Mumbai pulmonologist warns of totally drug-resistant TB

A top pulmonologist from Mumbai recently told the Indian government that he diagnosed 12 cases of tuberculosis in the city that are completely resistant to all current treatments.

Zarir Udwadia reported the first four cases in a December letter to the U.S. publication Clinical Infectious Diseases. He has now seen and tested a total of 12 patients who have resisted all forms of treatment. Three of the patients have died, the Wall Street Journal reports.

"While this handful of cases is worrying, it's just the tip of the iceberg," Soumya Swaminathan, the senior deputy director of the National Institute for Research in Tuberculosis, said, according to the Wall Street Journal. "The bottom line is we need to take TB much more seriously."

While India has made strides in fighting tuberculosis, reducing the number of deaths from TB from 500,000 in 1997 to 280,000 in 2010, patients are discontinuing their medication after the symptoms subside, which leads to resistance. Side effects of the medicine such as nausea have discouraged them from completing the full course of treatment.

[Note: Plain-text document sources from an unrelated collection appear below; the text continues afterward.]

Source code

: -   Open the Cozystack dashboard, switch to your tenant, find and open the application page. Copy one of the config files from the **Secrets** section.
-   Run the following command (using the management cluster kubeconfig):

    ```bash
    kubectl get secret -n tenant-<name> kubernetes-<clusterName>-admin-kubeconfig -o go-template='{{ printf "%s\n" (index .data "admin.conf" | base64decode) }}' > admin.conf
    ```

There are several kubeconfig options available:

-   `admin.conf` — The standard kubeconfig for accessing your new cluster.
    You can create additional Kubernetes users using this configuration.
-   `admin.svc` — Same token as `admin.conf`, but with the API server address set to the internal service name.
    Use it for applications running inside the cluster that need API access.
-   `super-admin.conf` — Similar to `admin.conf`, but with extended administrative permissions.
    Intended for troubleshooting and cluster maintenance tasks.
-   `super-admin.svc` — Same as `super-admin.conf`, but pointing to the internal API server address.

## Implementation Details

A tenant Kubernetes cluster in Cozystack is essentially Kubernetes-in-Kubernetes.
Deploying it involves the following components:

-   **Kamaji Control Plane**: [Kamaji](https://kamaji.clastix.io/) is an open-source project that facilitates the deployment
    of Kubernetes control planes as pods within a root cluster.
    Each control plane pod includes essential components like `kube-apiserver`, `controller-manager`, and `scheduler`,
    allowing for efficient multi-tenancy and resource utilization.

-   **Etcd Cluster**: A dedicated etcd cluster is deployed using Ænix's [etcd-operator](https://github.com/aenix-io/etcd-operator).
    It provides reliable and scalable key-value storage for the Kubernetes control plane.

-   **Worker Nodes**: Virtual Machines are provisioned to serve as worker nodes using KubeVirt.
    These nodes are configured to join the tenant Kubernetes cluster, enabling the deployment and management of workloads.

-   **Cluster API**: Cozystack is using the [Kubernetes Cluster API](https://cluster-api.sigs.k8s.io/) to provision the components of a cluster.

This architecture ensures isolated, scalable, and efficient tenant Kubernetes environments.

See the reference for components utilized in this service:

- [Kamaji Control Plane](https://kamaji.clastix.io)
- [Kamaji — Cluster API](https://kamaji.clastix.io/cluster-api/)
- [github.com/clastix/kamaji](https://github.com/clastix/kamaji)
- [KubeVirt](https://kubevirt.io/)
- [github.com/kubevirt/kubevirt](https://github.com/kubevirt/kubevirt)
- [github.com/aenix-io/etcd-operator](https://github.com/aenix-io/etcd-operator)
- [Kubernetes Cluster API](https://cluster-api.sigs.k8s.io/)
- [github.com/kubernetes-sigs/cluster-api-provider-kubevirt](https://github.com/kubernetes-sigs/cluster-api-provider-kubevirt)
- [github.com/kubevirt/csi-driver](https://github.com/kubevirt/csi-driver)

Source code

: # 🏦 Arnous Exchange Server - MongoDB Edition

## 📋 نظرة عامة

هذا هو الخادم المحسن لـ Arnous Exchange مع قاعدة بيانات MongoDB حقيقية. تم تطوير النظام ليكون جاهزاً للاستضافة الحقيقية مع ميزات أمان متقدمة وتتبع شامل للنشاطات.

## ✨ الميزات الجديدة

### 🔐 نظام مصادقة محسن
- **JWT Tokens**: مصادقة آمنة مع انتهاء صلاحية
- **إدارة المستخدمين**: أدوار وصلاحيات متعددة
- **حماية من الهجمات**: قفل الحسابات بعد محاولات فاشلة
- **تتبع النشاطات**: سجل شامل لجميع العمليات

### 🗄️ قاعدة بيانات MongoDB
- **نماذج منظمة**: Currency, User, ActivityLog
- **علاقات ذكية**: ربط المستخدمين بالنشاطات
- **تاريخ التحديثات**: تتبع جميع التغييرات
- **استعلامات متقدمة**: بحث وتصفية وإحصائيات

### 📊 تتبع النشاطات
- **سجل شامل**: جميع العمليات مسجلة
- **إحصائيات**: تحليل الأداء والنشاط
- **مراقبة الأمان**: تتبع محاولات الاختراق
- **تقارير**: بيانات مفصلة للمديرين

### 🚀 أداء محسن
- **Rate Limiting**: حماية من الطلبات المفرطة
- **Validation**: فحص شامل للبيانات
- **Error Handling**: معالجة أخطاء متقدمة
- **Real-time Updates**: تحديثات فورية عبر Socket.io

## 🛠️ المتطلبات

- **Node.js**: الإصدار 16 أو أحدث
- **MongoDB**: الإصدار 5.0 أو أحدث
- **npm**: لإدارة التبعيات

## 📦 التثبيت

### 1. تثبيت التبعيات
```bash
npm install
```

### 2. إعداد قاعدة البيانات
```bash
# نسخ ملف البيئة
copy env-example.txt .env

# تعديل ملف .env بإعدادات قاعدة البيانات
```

In addition, many private doctors routinely prescribe the wrong medicines.

"Two or three treatment errors is all it takes to create multidrug resistance," Swaminathan said, according to the Wall Street Journal. "(The) bottom line is that once a patient becomes resistant to the main TB drugs, it becomes practically untreatable."

India, Swaminathan warned, must quickly raise its program of tuberculosis-prevention to a new level with more accountability at the local level, increased funding and more labs nationwide to test for drug resistance.